One way to reduce the estimation error is to delay each update to the target network. Consider the graph above:

  1. If \(\tau = 1\), we obtain batch semi-gradient TD algorithm for updating the critic, which may have high variance.
  2. If \(\tau < 1\), we obtain approximate value iteration.

If target networks can be used to reduce the error over multiple updates, and policy updates on high-error states cause divergent behavior, then the policy network should be updated at a lower frequency than the value network, to first minimize error before introducing a policy update.

Thus, delaying policy updates can be helpful in minimizing the estimation error by updating the policy and target networks after a fixed number of updates \(d\) to the critic. To ensure the TD-error remains small, target network is also slowly updated by \(\theta^{\prime} \leftarrow \tau \theta + (1 - \tau) \theta^{\prime}\).

Target Policy Smoothing Regularization

Since deterministic policies can overfit to narrow peaks in the value estimate, a regularization strategy is used for deep value learning, target policy smoothing which mimics the learning update from SARSA. The idea is that similar actions should have similar value (reduce the variance of target):

\[y = r + E_{\epsilon} [Q_{\theta^{\prime}} (s^{\prime}, \pi_{\phi^{\prime}} (s^{\prime}) + \epsilon)]\]

In practice, we can approximate this expectation over actions (\(\pi_{\phi^{\prime}} (s^{\prime}) + \epsilon\)) by adding a small amount of random noise to the target policy and averaging over mini-batches:

\[y = r + \gamma Q_{\theta^{\prime}} (s^{\prime}, \pi_{\phi^{\prime}} (s^{\prime}) + \epsilon)\]

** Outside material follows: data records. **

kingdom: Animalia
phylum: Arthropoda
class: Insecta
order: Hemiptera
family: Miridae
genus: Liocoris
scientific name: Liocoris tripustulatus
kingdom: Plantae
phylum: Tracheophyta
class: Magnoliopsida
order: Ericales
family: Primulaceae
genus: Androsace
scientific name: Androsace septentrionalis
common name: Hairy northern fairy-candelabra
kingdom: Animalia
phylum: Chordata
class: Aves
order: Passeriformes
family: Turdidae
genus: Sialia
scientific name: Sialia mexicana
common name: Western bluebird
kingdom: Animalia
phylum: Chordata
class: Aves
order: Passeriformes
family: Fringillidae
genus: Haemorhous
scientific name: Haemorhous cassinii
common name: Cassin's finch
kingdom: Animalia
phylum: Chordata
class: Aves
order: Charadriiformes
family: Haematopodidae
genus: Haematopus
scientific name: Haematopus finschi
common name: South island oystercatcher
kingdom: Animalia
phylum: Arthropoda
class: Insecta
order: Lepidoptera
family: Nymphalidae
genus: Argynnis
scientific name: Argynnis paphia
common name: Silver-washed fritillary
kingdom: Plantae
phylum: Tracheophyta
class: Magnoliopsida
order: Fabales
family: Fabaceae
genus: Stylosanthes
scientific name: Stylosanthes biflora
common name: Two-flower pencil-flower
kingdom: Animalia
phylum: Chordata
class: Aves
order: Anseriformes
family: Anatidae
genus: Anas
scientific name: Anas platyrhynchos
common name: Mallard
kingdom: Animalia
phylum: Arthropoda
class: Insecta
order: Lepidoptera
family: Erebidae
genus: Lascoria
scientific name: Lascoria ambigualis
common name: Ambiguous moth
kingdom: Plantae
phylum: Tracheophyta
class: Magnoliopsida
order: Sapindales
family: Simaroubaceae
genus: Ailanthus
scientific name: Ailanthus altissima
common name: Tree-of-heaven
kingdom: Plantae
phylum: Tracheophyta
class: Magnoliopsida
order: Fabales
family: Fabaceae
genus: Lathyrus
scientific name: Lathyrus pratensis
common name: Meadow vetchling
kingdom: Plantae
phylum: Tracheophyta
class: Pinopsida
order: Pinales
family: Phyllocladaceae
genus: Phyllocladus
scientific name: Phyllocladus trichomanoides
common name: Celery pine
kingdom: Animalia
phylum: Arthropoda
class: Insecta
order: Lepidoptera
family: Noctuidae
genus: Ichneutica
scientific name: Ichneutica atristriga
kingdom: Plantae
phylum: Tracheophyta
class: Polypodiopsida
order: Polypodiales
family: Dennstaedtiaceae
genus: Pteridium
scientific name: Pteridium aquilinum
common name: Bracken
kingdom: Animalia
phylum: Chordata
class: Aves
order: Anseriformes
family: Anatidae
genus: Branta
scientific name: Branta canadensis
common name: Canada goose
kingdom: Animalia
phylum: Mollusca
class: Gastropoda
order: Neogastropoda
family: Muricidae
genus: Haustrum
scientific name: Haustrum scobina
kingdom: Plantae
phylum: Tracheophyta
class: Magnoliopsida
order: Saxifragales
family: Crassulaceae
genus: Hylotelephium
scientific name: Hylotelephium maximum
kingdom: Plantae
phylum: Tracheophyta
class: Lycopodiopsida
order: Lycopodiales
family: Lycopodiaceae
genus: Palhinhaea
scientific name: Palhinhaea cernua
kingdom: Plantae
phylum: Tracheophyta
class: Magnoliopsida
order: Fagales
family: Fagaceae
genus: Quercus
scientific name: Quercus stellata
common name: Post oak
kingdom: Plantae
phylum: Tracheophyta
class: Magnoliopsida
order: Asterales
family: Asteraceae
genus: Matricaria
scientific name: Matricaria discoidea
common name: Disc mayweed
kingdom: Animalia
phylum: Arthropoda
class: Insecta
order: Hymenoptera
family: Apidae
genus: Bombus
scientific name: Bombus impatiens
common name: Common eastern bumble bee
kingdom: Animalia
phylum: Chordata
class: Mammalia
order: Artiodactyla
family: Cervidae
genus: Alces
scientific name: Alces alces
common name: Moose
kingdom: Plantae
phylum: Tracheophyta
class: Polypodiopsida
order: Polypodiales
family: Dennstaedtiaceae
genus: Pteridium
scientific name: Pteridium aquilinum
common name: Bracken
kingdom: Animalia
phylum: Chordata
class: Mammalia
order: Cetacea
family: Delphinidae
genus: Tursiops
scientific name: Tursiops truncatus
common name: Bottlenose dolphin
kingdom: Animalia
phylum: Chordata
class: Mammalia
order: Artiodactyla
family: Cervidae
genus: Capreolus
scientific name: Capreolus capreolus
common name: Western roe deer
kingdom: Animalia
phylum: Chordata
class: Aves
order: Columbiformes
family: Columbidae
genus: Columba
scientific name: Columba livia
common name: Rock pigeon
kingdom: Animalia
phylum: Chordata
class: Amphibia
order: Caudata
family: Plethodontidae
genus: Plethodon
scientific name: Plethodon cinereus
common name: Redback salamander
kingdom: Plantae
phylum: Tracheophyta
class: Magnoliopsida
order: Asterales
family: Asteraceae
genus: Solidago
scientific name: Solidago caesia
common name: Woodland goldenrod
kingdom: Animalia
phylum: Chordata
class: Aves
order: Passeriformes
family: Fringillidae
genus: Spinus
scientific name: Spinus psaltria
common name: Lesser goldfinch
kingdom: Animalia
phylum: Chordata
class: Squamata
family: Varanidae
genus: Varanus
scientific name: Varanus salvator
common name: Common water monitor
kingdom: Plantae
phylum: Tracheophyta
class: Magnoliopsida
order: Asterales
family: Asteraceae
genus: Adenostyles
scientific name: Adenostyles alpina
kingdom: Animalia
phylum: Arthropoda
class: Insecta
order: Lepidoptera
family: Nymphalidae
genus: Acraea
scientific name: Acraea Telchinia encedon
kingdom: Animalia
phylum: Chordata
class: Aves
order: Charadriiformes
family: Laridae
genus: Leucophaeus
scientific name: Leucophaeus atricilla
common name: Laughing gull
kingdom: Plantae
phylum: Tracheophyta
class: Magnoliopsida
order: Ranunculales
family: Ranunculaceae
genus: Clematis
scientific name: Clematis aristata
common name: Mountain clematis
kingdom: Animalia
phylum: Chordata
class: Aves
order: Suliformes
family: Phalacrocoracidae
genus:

\[\epsilon \sim clip(N(0, \sigma), -c, c)\]

Where noise is clipped to have it close to the original action (make sure it is a small area around original action).

Algorithm

Conclusion

The paper focus on resolve overestimation error in actor critic setting (DPG) and discusses that failure can occur due to the interplay between the actor and critic updates. Value estimates diverge through overestimation when the policy is poor, and the policy will become poor if the value estimate itself is inaccurate (high variance).

Solutions:

  1. Overestimation Error in value estimation: using clipped double Q-learning to estimate the target value \(y_1, y_2\) \[y_1 = r + \gamma \min_{i=1, 2} Q_{\theta^{\prime}_{i}} (s^{\prime}, \pi_{\phi^{\prime}} (s^{\prime}))\] \[y_2 = y_1\]

  2. Estimation Error (TD error) and High Variance in value estimation: By using delayed policy and value updates with target networks, we have more stable and more accurate estimate of the value function by updating the value function several times.

  3. Overfitting in Value estimation: by forcing the value estimate to be similar for similar actions, we smooth out the value estimation. \[y = r + \gamma Q_{\theta^{\prime}} (s^{\prime}, \pi_{\phi^{\prime}} (s^{\prime}) + \epsilon)\] \[\epsilon \sim clip(N(0, \sigma), -c, c)\]

The general structure of the algorithm follows DDPG.